Keypoint data for each person:
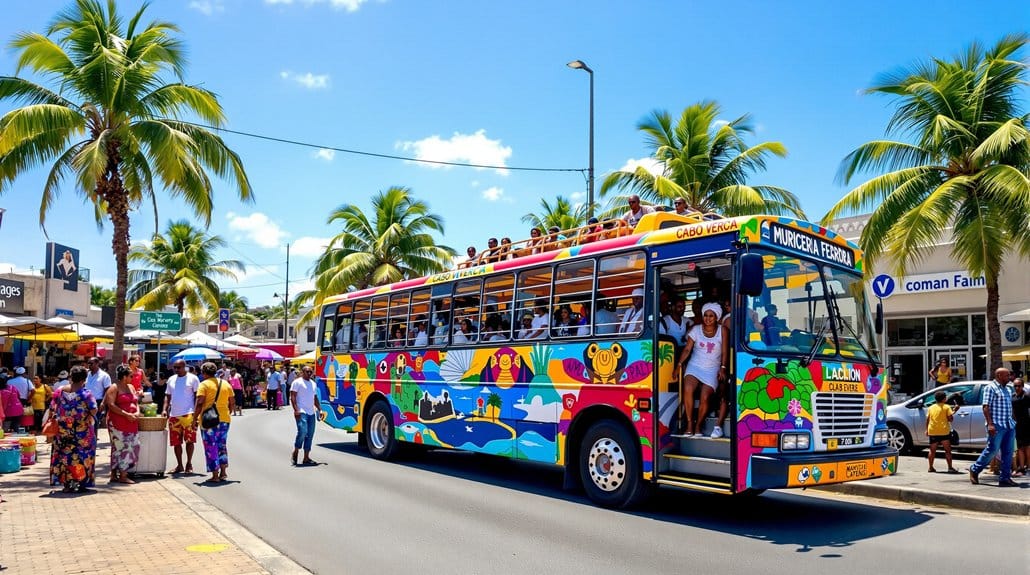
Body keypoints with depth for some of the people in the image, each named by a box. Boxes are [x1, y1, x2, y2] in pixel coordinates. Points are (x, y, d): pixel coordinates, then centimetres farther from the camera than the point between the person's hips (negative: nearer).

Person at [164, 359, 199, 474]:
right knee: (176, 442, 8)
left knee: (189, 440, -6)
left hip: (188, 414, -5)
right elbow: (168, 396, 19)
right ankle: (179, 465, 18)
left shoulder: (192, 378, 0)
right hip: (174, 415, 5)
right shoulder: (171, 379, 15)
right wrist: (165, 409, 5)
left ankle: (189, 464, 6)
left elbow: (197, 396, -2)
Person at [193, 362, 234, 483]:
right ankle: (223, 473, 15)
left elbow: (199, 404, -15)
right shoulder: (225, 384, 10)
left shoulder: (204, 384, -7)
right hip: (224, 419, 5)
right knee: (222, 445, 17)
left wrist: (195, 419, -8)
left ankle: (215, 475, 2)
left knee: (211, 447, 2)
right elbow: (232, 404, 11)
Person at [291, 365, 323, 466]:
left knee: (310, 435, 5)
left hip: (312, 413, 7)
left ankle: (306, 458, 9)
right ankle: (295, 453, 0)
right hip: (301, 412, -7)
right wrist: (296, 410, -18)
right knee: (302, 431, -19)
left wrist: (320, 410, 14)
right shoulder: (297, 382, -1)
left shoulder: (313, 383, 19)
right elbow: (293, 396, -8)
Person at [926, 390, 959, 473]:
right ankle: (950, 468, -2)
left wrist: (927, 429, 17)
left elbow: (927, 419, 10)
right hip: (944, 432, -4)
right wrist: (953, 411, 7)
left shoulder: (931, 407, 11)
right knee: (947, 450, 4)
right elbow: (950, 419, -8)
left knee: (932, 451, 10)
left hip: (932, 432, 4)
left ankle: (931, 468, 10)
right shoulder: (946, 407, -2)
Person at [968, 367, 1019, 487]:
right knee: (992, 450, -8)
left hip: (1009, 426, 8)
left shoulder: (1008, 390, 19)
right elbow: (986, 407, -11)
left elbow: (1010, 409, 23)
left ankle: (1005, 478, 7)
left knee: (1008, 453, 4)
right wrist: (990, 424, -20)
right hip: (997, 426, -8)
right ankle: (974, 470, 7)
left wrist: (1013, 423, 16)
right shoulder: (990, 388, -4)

### [Your instructions]
Rewrite all the data above as a Markdown table with two columns, Row and Line, putting each line in its own numbered row. Skip blank lines and leave the pictures out.

### [Your solution]
| Row | Line |
|---|---|
| 1 | Body keypoints with depth for some of the people in the image, each named by a box. Boxes are [x1, y1, x2, y2] in pixel coordinates. Points are (x, y, d): pixel coordinates, then centimetres farther from the camera than the point between the person's hips (negative: nearer). |
| 2 | Person at [164, 359, 199, 474]: |
| 3 | right knee: (176, 442, 8) |
| 4 | left knee: (189, 440, -6) |
| 5 | left hip: (188, 414, -5) |
| 6 | right elbow: (168, 396, 19) |
| 7 | right ankle: (179, 465, 18) |
| 8 | left shoulder: (192, 378, 0) |
| 9 | right hip: (174, 415, 5) |
| 10 | right shoulder: (171, 379, 15) |
| 11 | right wrist: (165, 409, 5) |
| 12 | left ankle: (189, 464, 6) |
| 13 | left elbow: (197, 396, -2) |
| 14 | Person at [193, 362, 234, 483]: |
| 15 | right ankle: (223, 473, 15) |
| 16 | left elbow: (199, 404, -15) |
| 17 | right shoulder: (225, 384, 10) |
| 18 | left shoulder: (204, 384, -7) |
| 19 | right hip: (224, 419, 5) |
| 20 | right knee: (222, 445, 17) |
| 21 | left wrist: (195, 419, -8) |
| 22 | left ankle: (215, 475, 2) |
| 23 | left knee: (211, 447, 2) |
| 24 | right elbow: (232, 404, 11) |
| 25 | Person at [291, 365, 323, 466]: |
| 26 | left knee: (310, 435, 5) |
| 27 | left hip: (312, 413, 7) |
| 28 | left ankle: (306, 458, 9) |
| 29 | right ankle: (295, 453, 0) |
| 30 | right hip: (301, 412, -7) |
| 31 | right wrist: (296, 410, -18) |
| 32 | right knee: (302, 431, -19) |
| 33 | left wrist: (320, 410, 14) |
| 34 | right shoulder: (297, 382, -1) |
| 35 | left shoulder: (313, 383, 19) |
| 36 | right elbow: (293, 396, -8) |
| 37 | Person at [926, 390, 959, 473]: |
| 38 | right ankle: (950, 468, -2) |
| 39 | left wrist: (927, 429, 17) |
| 40 | left elbow: (927, 419, 10) |
| 41 | right hip: (944, 432, -4) |
| 42 | right wrist: (953, 411, 7) |
| 43 | left shoulder: (931, 407, 11) |
| 44 | right knee: (947, 450, 4) |
| 45 | right elbow: (950, 419, -8) |
| 46 | left knee: (932, 451, 10) |
| 47 | left hip: (932, 432, 4) |
| 48 | left ankle: (931, 468, 10) |
| 49 | right shoulder: (946, 407, -2) |
| 50 | Person at [968, 367, 1019, 487]: |
| 51 | right knee: (992, 450, -8) |
| 52 | left hip: (1009, 426, 8) |
| 53 | left shoulder: (1008, 390, 19) |
| 54 | right elbow: (986, 407, -11) |
| 55 | left elbow: (1010, 409, 23) |
| 56 | left ankle: (1005, 478, 7) |
| 57 | left knee: (1008, 453, 4) |
| 58 | right wrist: (990, 424, -20) |
| 59 | right hip: (997, 426, -8) |
| 60 | right ankle: (974, 470, 7) |
| 61 | left wrist: (1013, 423, 16) |
| 62 | right shoulder: (990, 388, -4) |